-- EXCERPTED RECORDS follows --

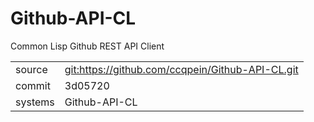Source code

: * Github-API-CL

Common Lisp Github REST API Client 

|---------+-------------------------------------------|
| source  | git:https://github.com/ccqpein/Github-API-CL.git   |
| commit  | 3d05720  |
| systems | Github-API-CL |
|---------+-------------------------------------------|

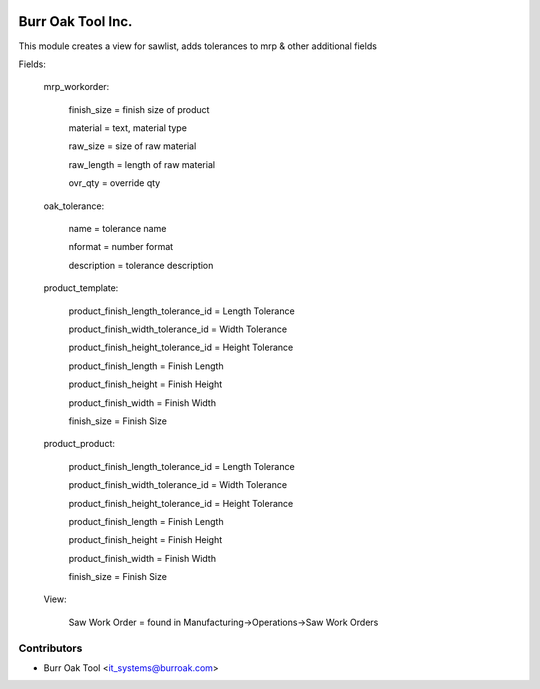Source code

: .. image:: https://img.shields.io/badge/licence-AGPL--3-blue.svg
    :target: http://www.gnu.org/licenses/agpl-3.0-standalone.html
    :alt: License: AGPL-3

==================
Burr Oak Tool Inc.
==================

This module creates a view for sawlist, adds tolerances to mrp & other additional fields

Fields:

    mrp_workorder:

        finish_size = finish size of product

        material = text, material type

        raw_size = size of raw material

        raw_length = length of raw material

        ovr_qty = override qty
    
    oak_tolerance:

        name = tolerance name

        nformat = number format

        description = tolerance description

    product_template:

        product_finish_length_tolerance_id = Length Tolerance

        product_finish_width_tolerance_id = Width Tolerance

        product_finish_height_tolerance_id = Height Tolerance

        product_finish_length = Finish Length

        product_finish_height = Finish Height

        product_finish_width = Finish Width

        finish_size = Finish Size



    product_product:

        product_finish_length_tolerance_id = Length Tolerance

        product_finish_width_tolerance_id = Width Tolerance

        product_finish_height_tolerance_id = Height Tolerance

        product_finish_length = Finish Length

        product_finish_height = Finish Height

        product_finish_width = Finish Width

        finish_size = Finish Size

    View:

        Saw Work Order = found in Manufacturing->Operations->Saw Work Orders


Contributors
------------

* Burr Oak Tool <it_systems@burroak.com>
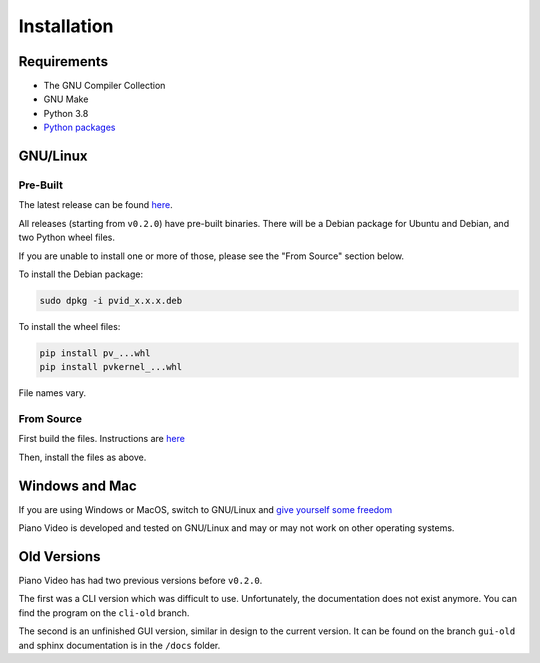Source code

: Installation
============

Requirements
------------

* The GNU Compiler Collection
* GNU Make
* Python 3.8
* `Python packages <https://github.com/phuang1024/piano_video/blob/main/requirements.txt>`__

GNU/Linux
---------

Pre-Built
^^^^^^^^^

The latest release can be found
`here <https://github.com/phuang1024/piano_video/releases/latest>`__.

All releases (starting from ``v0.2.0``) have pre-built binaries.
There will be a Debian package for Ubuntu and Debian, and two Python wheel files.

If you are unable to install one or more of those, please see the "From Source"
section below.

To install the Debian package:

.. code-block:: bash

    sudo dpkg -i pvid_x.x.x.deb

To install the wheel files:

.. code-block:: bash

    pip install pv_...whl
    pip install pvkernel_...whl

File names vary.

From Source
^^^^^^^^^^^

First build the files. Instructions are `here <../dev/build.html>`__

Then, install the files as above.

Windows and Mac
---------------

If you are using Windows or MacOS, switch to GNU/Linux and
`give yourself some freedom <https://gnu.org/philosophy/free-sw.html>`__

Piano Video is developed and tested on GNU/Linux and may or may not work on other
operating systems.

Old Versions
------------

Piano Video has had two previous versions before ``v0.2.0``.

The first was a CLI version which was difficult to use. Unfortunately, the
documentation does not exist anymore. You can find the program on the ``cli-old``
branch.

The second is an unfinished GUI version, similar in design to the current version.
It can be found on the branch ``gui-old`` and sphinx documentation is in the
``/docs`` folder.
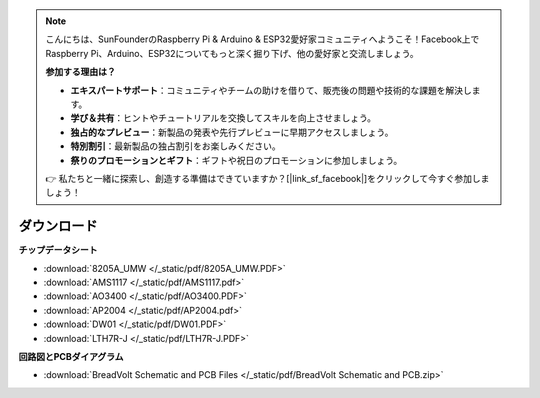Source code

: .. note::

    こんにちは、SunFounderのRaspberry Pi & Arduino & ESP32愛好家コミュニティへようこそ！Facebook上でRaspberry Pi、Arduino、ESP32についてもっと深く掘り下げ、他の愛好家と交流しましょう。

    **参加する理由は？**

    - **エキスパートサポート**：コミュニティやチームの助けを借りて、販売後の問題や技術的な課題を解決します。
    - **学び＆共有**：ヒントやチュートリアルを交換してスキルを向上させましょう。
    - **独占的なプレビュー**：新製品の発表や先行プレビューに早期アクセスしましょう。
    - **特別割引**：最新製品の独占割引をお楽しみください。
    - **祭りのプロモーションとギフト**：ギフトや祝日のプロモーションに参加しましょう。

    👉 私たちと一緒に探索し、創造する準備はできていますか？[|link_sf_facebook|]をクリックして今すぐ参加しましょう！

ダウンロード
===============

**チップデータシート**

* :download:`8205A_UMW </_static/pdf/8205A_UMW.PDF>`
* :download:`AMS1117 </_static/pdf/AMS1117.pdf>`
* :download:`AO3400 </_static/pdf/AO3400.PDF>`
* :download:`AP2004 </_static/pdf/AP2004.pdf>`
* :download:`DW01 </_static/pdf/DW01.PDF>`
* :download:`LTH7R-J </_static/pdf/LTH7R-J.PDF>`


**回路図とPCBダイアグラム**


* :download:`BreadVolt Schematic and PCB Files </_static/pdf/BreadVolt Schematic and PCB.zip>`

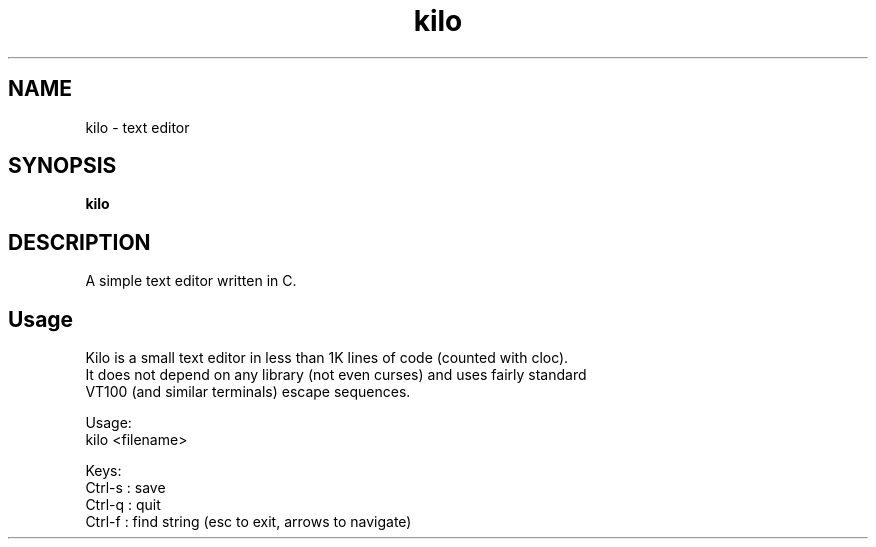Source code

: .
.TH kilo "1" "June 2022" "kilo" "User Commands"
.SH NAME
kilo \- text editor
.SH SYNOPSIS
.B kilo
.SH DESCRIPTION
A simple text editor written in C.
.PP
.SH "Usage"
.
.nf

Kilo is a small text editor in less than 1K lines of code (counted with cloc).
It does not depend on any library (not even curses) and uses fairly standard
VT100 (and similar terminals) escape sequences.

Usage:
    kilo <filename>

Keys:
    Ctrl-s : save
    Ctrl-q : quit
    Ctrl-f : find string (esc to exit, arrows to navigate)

-- EXCERPTED RECORDS concluded --

--- WORK TO COMPLETE ---
With images excluded, write the records above out again exactly.

--- OUTPUT FOR THIS EXERCISE ---
Source code

: * Github-API-CL

Common Lisp Github REST API Client 

|---------+-------------------------------------------|
| source  | git:https://github.com/ccqpein/Github-API-CL.git   |
| commit  | 3d05720  |
| systems | Github-API-CL |
|---------+-------------------------------------------|

Source code

: .. image:: https://img.shields.io/badge/licence-AGPL--3-blue.svg
    :target: http://www.gnu.org/licenses/agpl-3.0-standalone.html
    :alt: License: AGPL-3

==================
Burr Oak Tool Inc.
==================

This module creates a view for sawlist, adds tolerances to mrp & other additional fields

Fields:

    mrp_workorder:

        finish_size = finish size of product

        material = text, material type

        raw_size = size of raw material

        raw_length = length of raw material

        ovr_qty = override qty
    
    oak_tolerance:

        name = tolerance name

        nformat = number format

        description = tolerance description

    product_template:

        product_finish_length_tolerance_id = Length Tolerance

        product_finish_width_tolerance_id = Width Tolerance

        product_finish_height_tolerance_id = Height Tolerance

        product_finish_length = Finish Length

        product_finish_height = Finish Height

        product_finish_width = Finish Width

        finish_size = Finish Size



    product_product:

        product_finish_length_tolerance_id = Length Tolerance

        product_finish_width_tolerance_id = Width Tolerance

        product_finish_height_tolerance_id = Height Tolerance

        product_finish_length = Finish Length

        product_finish_height = Finish Height

        product_finish_width = Finish Width

        finish_size = Finish Size

    View:

        Saw Work Order = found in Manufacturing->Operations->Saw Work Orders


Contributors
------------

* Burr Oak Tool <it_systems@burroak.com>
Source code

: Installation
============

Requirements
------------

* The GNU Compiler Collection
* GNU Make
* Python 3.8
* `Python packages <https://github.com/phuang1024/piano_video/blob/main/requirements.txt>`__

GNU/Linux
---------

Pre-Built
^^^^^^^^^

The latest release can be found
`here <https://github.com/phuang1024/piano_video/releases/latest>`__.

All releases (starting from ``v0.2.0``) have pre-built binaries.
There will be a Debian package for Ubuntu and Debian, and two Python wheel files.

If you are unable to install one or more of those, please see the "From Source"
section below.

To install the Debian package:

.. code-block:: bash

    sudo dpkg -i pvid_x.x.x.deb

To install the wheel files:

.. code-block:: bash

    pip install pv_...whl
    pip install pvkernel_...whl

File names vary.

From Source
^^^^^^^^^^^

First build the files. Instructions are `here <../dev/build.html>`__

Then, install the files as above.

Windows and Mac
---------------

If you are using Windows or MacOS, switch to GNU/Linux and
`give yourself some freedom <https://gnu.org/philosophy/free-sw.html>`__

Piano Video is developed and tested on GNU/Linux and may or may not work on other
operating systems.

Old Versions
------------

Piano Video has had two previous versions before ``v0.2.0``.

The first was a CLI version which was difficult to use. Unfortunately, the
documentation does not exist anymore. You can find the program on the ``cli-old``
branch.

The second is an unfinished GUI version, similar in design to the current version.
It can be found on the branch ``gui-old`` and sphinx documentation is in the
``/docs`` folder.
Source code

: .. note::

    こんにちは、SunFounderのRaspberry Pi & Arduino & ESP32愛好家コミュニティへようこそ！Facebook上でRaspberry Pi、Arduino、ESP32についてもっと深く掘り下げ、他の愛好家と交流しましょう。

    **参加する理由は？**

    - **エキスパートサポート**：コミュニティやチームの助けを借りて、販売後の問題や技術的な課題を解決します。
    - **学び＆共有**：ヒントやチュートリアルを交換してスキルを向上させましょう。
    - **独占的なプレビュー**：新製品の発表や先行プレビューに早期アクセスしましょう。
    - **特別割引**：最新製品の独占割引をお楽しみください。
    - **祭りのプロモーションとギフト**：ギフトや祝日のプロモーションに参加しましょう。

    👉 私たちと一緒に探索し、創造する準備はできていますか？[|link_sf_facebook|]をクリックして今すぐ参加しましょう！

ダウンロード
===============

**チップデータシート**

* :download:`8205A_UMW </_static/pdf/8205A_UMW.PDF>`
* :download:`AMS1117 </_static/pdf/AMS1117.pdf>`
* :download:`AO3400 </_static/pdf/AO3400.PDF>`
* :download:`AP2004 </_static/pdf/AP2004.pdf>`
* :download:`DW01 </_static/pdf/DW01.PDF>`
* :download:`LTH7R-J </_static/pdf/LTH7R-J.PDF>`


**回路図とPCBダイアグラム**


* :download:`BreadVolt Schematic and PCB Files </_static/pdf/BreadVolt Schematic and PCB.zip>`

Source code

: .
.TH kilo "1" "June 2022" "kilo" "User Commands"
.SH NAME
kilo \- text editor
.SH SYNOPSIS
.B kilo
.SH DESCRIPTION
A simple text editor written in C.
.PP
.SH "Usage"
.
.nf

Kilo is a small text editor in less than 1K lines of code (counted with cloc).
It does not depend on any library (not even curses) and uses fairly standard
VT100 (and similar terminals) escape sequences.

Usage:
    kilo <filename>

Keys:
    Ctrl-s : save
    Ctrl-q : quit
    Ctrl-f : find string (esc to exit, arrows to navigate)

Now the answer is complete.